(I woke up to this poster on my ceiling every morning in High School-BTW)
Today, however, was a big day. A trip to the Department of Motor Vehicles was in order, and I was up for the challenge. When I got the letter recruiting me for this tour of duty, I was proud, honored that they would select me to have my license renewed. No longer would my vertical license read “under 21 until….” No longer would I be turned away at baseball games and concerts because the new stadium rule states that even if you are over 21 your license can not utter the earlier mentioned phrase. No longer will my picture be a 19 year old Sensitive Sally, who I kindly refer to as, ‘teenage brat with an attitude problem’. Judging from the bags under my eyes in my old license picture, I had been binge drinking for at least a college semester with no night or day off, not sleeping, maybe being hazed by my sorority sisters, and there was no place for authority in my life.
“Look right here and we’ll take your picture, Miss.”
“I’ll look wherever the hell I want, DMV guy.”
At least that is what the picture suggests happened.
I digress. I got my new license and it was pretty painless, $66 later. My picture is not much better, since I forgot to take down the side ponytail I put in this morning, and my smile is large and aggressive from my 2.5 cups of coffee that I had plenty of time to drink while waiting in all the lines, but hey, I am an over 21 organ donor and that is alright with me.
On top of getting my new license, I also had the task of changing the title over from my parent’s, to my name on my car. What is the title, you ask? I totally agree. Eventually, after 3 separate visits to the DMV, leaving empty handed and unsettled, I finally figured it out. I had everything the DMV man asked me for today. It was as smooth as the center of a chocolate lava cake. I used that reference because you really do have to get through some rough cake to get to the smooth center. Yum.

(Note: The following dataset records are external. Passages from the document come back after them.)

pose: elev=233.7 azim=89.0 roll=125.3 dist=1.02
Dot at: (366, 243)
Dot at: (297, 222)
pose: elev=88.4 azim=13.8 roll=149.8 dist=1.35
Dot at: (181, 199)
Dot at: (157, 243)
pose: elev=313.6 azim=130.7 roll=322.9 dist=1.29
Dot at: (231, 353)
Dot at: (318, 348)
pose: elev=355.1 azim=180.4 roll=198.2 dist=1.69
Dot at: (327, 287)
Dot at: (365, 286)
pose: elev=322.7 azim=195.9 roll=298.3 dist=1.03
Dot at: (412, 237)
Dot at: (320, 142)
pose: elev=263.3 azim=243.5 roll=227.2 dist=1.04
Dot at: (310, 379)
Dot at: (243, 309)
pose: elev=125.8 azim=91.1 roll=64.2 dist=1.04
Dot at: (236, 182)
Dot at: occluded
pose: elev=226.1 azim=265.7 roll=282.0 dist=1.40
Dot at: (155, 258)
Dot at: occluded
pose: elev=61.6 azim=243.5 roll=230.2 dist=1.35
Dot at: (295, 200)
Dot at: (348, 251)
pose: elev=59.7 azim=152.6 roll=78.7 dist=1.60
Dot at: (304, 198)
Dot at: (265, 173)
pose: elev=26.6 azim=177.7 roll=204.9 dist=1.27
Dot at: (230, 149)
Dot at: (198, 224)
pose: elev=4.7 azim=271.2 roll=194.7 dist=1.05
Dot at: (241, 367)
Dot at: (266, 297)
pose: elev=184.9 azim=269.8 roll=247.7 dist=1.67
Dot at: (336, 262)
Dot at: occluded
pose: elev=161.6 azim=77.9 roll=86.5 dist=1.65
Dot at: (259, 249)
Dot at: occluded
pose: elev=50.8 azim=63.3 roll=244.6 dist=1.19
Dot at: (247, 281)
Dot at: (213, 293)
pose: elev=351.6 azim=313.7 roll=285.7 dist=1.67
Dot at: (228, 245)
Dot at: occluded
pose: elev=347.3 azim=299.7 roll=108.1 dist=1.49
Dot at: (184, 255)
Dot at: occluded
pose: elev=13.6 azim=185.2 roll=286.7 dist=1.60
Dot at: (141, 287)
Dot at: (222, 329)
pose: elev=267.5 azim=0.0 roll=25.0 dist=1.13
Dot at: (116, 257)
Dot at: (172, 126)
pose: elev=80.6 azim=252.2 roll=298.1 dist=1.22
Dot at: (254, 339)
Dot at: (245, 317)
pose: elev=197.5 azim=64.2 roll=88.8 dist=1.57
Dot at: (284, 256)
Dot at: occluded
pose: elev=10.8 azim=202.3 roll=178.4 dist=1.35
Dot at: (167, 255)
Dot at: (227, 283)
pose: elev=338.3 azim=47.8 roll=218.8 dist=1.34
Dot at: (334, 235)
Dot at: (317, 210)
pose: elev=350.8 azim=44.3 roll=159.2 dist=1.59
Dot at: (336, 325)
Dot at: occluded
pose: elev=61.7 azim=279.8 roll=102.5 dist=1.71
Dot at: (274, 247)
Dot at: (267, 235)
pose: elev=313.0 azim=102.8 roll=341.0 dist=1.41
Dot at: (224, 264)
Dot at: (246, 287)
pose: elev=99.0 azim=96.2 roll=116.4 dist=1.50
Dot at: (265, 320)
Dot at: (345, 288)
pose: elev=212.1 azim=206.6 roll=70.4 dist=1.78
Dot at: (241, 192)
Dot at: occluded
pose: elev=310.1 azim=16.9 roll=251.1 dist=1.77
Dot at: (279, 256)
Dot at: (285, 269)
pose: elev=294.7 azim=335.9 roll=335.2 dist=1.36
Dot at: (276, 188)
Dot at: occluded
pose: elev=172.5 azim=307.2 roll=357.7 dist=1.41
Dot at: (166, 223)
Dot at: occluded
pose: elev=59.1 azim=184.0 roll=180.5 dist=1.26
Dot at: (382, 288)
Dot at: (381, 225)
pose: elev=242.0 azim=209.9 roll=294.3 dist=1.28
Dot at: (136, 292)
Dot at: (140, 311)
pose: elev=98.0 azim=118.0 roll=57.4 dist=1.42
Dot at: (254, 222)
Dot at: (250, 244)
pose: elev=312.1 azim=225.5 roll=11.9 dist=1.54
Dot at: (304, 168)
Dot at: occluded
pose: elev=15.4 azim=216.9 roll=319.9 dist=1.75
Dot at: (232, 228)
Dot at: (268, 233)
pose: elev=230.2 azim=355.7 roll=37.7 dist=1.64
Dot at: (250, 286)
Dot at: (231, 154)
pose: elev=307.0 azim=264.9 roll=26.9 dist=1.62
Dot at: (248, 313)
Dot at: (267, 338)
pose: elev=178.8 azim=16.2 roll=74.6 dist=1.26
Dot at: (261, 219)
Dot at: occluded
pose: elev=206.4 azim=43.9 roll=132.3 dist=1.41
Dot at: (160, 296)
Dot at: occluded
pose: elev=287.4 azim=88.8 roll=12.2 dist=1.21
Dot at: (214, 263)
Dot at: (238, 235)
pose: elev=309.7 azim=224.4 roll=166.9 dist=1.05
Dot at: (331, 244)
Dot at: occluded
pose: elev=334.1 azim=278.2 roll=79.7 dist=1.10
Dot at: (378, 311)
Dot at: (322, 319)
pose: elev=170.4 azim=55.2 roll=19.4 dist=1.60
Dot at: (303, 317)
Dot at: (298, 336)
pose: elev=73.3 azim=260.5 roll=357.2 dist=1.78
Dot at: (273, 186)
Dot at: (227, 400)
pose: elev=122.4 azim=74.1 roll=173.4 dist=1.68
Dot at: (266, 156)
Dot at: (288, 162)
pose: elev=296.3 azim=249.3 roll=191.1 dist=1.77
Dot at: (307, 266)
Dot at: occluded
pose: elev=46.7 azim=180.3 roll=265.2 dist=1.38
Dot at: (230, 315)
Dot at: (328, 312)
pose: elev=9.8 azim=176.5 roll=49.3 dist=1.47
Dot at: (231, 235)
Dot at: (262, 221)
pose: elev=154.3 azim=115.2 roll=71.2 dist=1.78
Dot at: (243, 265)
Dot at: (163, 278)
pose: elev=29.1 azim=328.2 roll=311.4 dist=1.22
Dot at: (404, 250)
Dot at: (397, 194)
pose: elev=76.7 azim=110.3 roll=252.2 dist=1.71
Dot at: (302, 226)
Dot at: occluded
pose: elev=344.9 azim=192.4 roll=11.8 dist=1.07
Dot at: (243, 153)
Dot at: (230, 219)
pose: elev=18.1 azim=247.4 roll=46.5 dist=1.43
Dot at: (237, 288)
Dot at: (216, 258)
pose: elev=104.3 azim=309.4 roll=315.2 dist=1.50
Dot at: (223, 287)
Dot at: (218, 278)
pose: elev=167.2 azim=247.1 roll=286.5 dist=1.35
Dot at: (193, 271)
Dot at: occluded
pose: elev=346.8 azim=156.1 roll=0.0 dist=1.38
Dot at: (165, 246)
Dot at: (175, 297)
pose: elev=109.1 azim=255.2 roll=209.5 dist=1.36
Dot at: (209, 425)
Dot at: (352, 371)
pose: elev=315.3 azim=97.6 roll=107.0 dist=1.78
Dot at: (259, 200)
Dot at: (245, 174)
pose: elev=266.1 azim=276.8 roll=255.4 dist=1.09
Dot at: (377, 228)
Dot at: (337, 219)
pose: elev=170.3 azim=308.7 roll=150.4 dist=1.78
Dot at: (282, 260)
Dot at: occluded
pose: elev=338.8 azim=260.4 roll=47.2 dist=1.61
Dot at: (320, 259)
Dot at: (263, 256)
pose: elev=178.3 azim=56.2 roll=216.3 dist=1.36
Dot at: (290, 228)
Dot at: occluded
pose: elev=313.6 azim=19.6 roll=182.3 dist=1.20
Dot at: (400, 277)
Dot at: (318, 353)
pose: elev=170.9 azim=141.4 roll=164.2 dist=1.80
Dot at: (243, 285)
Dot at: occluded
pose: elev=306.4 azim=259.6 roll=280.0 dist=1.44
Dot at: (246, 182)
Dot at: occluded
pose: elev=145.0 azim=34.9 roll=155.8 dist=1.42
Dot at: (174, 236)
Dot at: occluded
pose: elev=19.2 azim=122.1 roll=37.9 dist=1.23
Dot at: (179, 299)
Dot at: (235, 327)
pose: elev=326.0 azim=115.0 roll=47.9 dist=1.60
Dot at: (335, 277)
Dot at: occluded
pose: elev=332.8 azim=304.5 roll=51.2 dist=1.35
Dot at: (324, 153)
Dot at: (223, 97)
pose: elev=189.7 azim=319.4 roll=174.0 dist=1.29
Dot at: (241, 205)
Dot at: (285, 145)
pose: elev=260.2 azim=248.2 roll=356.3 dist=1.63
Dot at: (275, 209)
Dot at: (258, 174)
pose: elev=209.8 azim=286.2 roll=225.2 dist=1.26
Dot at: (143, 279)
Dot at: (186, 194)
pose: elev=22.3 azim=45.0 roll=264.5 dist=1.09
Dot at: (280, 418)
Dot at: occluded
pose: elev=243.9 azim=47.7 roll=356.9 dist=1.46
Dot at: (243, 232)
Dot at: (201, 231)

In any case, my work with the DMV is done for now. As I left the building, I received a few head nods and maybe a smile from the other people still waiting, still serving their roads. No one in there spoke English, except the people working, or else I am sure they would have asked me for a speech and honored my brave journey in updating my license and changing important paperwork. I returned home safely after my tour and was received with hugs (from my mom who came over for lunch).